Question 9.2: Calculate the pH of a 1.0 × 10^-3 M solution of HCl....

\mathrm{HCl} is a strong acid. If 1 \mathrm{~mol} \,\mathrm{HCl} dissolves and dissociates in 1 \mathrm{~L} of aqueous solution, it produces 1 \mathrm{~mol} \,\mathrm{H}_{3} \mathrm{O}^{+}\left(\mathrm{a} 1 \mathrm{M}\right. solution of \left.\mathrm{H}_{3} \mathrm{O}^{+}\right).

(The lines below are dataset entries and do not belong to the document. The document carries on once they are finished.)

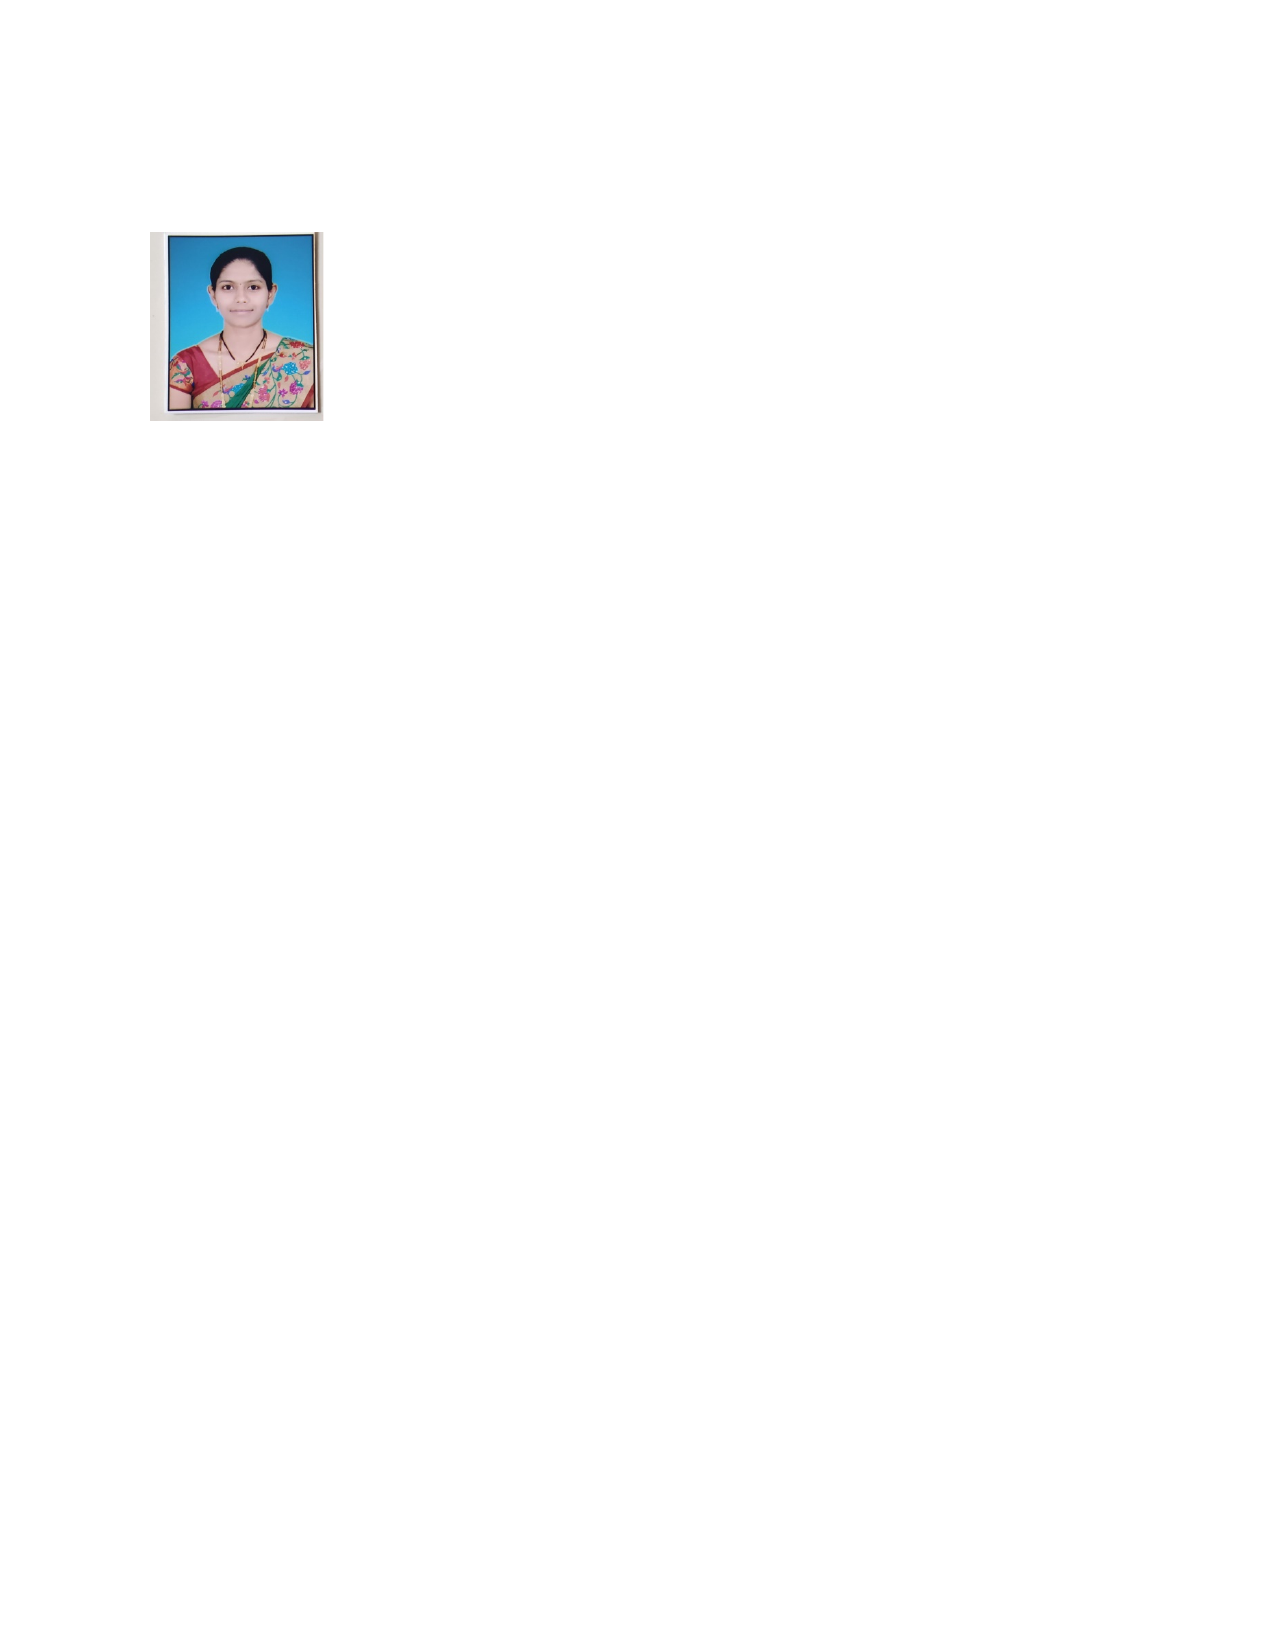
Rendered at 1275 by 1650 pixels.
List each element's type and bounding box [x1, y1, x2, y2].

picture [150, 232, 324, 421]
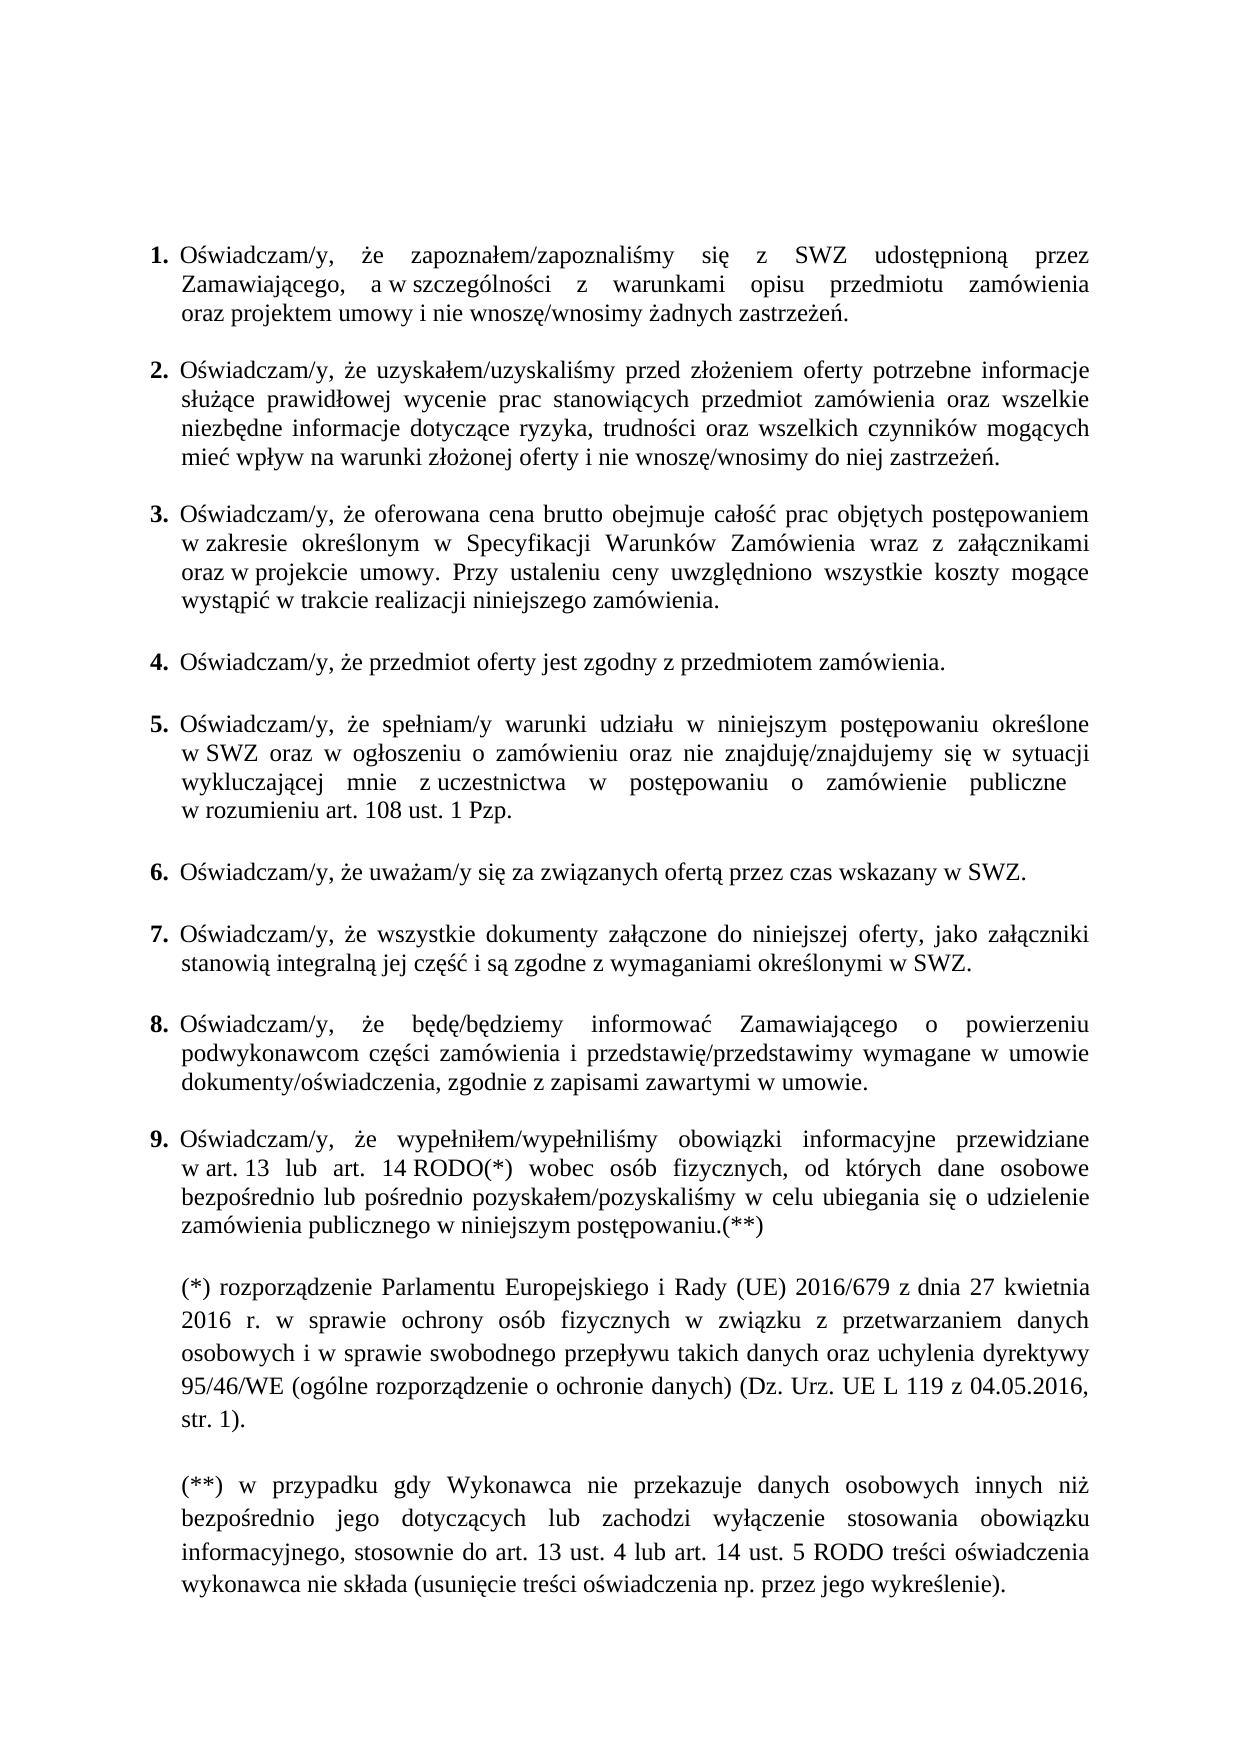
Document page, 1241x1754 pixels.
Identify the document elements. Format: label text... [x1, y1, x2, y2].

list Oświadczam/y, że oferowana cena brutto obejmuje całość prac objętych postępowaniem w zakresie określonym w Specyfikacji Warunków Zamówienia wraz z załącznikami oraz w projekcie umowy. Przy ustaleniu ceny uwzględniono wszystkie koszty mogące wystąpić w trakcie realizacji niniejszego zamówienia. [150, 499, 1090, 614]
list Oświadczam/y, że uważam/y się za związanych ofertą przez czas wskazany w SWZ. [150, 857, 1090, 886]
list Oświadczam/y, że spełniam/y warunki udziału w niniejszym postępowaniu określone w SWZ oraz w ogłoszeniu o zamówieniu oraz nie znajduję/znajdujemy się w sytuacji wykluczającej mnie z uczestnictwa w postępowaniu o zamówienie publiczne w rozumieniu art. 108 ust. 1 Pzp. [150, 709, 1090, 824]
list Oświadczam/y, że wypełniłem/wypełniliśmy obowiązki informacyjne przewidziane w art. 13 lub art. 14 RODO(*) wobec osób fizycznych, od których dane osobowe bezpośrednio lub pośrednio pozyskałem/pozyskaliśmy w celu ubiegania się o udzielenie zamówienia publicznego w niniejszym postępowaniu.(**) [150, 1124, 1090, 1239]
list Oświadczam/y, że zapoznałem/zapoznaliśmy się z SWZ udostępnioną przez Zamawiającego, a w szczególności z warunkami opisu przedmiotu zamówienia oraz projektem umowy i nie wnoszę/wnosimy żadnych zastrzeżeń. [150, 241, 1090, 327]
list Oświadczam/y, że uzyskałem/uzyskaliśmy przed złożeniem oferty potrzebne informacje służące prawidłowej wycenie prac stanowiących przedmiot zamówienia oraz wszelkie niezbędne informacje dotyczące ryzyka, trudności oraz wszelkich czynników mogących mieć wpływ na warunki złożonej oferty i nie wnoszę/wnosimy do niej zastrzeżeń. [150, 356, 1090, 471]
text (*) rozporządzenie Parlamentu Europejskiego i Rady (UE) 2016/679 z dnia 27 kwietnia 2016 r. w sprawie ochrony osób fizycznych w związku z przetwarzaniem danych osobowych i w sprawie swobodnego przepływu takich danych oraz uchylenia dyrektywy 95/46/WE (ogólne rozporządzenie o ochronie danych) (Dz. Urz. UE L 119 z 04.05.2016, str. 1). [181, 1272, 1090, 1433]
list Oświadczam/y, że przedmiot oferty jest zgodny z przedmiotem zamówienia. [150, 647, 1090, 676]
list Oświadczam/y, że będę/będziemy informować Zamawiającego o powierzeniu podwykonawcom części zamówienia i przedstawię/przedstawimy wymagane w umowie dokumenty/oświadczenia, zgodnie z zapisami zawartymi w umowie. [150, 1009, 1090, 1096]
list Oświadczam/y, że wszystkie dokumenty załączone do niniejszej oferty, jako załączniki stanowią integralną jej część i są zgodne z wymaganiami określonymi w SWZ. [150, 919, 1090, 976]
text (**) w przypadku gdy Wykonawca nie przekazuje danych osobowych innych niż bezpośrednio jego dotyczących lub zachodzi wyłączenie stosowania obowiązku informacyjnego, stosownie do art. 13 ust. 4 lub art. 14 ust. 5 RODO treści oświadczenia wykonawca nie składa (usunięcie treści oświadczenia np. przez jego wykreślenie). [181, 1471, 1090, 1598]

Therefore a 1.0 \times 10^{-3} \mathrm{M} \,\mathrm{HCl} solution has \left[\mathrm{H}_{3} \mathrm{O}^{+}\right]=1.0 \times 10^{-3} \mathrm{M}, and

\begin{aligned}\mathrm{pH} & =-\log \left[\mathrm{H}_{3} \mathrm{O}^{+}\right] \\& =-\log \left[1.0 \times 10^{-3}\right]\end{aligned}

Consider the concentration term as composed of two parts, 1.0 and 10^{-3}. The logarithm of 1.0=0, and the logarithm of 10^{-3} is simply the exponent, -3 . Therefore

\begin{aligned}\mathrm{pH} & =-\left[\log 1.0+\log 10^{-3}\right] \\& =-[0-3.00] \\& =-[-3.00]=3.00\end{aligned}